* **Problem requirements**: Search the entries below for the string "повторить" and copy the lines that hold it.

(Page layout parsing data)
- Opening Delimiter -

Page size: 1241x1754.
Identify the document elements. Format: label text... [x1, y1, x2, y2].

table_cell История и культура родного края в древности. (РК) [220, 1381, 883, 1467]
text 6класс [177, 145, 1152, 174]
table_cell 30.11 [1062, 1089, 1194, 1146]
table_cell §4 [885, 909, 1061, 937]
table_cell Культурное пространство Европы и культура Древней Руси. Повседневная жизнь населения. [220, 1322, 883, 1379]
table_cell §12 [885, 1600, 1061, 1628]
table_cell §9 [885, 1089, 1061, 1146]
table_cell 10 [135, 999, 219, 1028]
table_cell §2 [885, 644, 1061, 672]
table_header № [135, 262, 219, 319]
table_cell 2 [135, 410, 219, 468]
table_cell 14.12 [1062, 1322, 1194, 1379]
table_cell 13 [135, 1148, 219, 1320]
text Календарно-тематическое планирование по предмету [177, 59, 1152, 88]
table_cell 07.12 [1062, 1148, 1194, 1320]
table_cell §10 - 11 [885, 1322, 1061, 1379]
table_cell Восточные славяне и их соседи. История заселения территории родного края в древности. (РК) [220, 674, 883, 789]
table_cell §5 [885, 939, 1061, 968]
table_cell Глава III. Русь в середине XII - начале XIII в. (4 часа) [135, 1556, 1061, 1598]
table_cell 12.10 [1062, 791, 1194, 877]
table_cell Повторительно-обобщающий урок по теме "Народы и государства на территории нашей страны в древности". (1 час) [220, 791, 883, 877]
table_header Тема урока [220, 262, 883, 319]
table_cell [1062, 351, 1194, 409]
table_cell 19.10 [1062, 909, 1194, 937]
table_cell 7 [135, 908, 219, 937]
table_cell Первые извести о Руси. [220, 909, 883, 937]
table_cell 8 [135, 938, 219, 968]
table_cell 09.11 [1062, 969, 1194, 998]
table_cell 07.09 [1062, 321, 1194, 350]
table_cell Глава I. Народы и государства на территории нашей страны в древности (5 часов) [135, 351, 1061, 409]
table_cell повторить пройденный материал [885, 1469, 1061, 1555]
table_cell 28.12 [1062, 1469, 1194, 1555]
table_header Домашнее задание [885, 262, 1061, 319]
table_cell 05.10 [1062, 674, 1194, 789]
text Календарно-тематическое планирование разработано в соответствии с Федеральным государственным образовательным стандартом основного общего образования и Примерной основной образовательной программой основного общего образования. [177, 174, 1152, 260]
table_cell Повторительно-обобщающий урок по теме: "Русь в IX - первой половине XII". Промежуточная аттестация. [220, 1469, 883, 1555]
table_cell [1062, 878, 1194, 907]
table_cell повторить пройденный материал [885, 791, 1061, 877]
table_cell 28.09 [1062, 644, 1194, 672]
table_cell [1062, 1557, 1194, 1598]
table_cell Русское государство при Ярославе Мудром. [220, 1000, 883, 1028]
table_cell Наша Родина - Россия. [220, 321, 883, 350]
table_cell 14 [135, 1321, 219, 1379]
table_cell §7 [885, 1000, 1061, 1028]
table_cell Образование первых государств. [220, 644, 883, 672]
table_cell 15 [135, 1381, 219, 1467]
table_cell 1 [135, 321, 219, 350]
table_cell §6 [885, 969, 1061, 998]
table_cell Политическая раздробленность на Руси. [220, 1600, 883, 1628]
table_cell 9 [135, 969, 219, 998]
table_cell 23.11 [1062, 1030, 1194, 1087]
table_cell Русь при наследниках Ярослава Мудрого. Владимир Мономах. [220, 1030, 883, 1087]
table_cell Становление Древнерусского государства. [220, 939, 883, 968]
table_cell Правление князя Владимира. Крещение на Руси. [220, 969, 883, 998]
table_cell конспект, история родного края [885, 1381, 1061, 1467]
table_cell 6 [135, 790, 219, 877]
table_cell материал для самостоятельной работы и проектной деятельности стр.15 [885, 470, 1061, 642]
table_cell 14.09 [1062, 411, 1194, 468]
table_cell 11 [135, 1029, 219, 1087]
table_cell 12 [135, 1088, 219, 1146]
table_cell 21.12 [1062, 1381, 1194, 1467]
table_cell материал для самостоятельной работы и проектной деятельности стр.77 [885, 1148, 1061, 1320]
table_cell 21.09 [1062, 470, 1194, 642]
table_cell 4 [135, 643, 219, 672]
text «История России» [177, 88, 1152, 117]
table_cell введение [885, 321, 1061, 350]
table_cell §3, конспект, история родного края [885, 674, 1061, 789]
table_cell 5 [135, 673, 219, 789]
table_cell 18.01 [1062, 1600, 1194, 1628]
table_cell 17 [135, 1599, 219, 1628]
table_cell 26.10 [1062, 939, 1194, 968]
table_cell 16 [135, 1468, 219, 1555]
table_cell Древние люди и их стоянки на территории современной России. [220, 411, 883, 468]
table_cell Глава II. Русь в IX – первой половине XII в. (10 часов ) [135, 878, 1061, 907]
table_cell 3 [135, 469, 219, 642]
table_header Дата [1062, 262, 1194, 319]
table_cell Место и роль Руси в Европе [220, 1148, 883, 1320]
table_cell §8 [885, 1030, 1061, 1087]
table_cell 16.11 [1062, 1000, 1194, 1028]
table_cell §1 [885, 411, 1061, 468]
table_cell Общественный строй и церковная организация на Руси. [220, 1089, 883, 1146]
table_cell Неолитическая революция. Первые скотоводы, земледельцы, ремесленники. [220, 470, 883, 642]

- Closing Delimiter -

* **Written solution**:
table_cell повторить пройденный материал [885, 1469, 1061, 1555]
table_cell повторить пройденный материал [885, 791, 1061, 877]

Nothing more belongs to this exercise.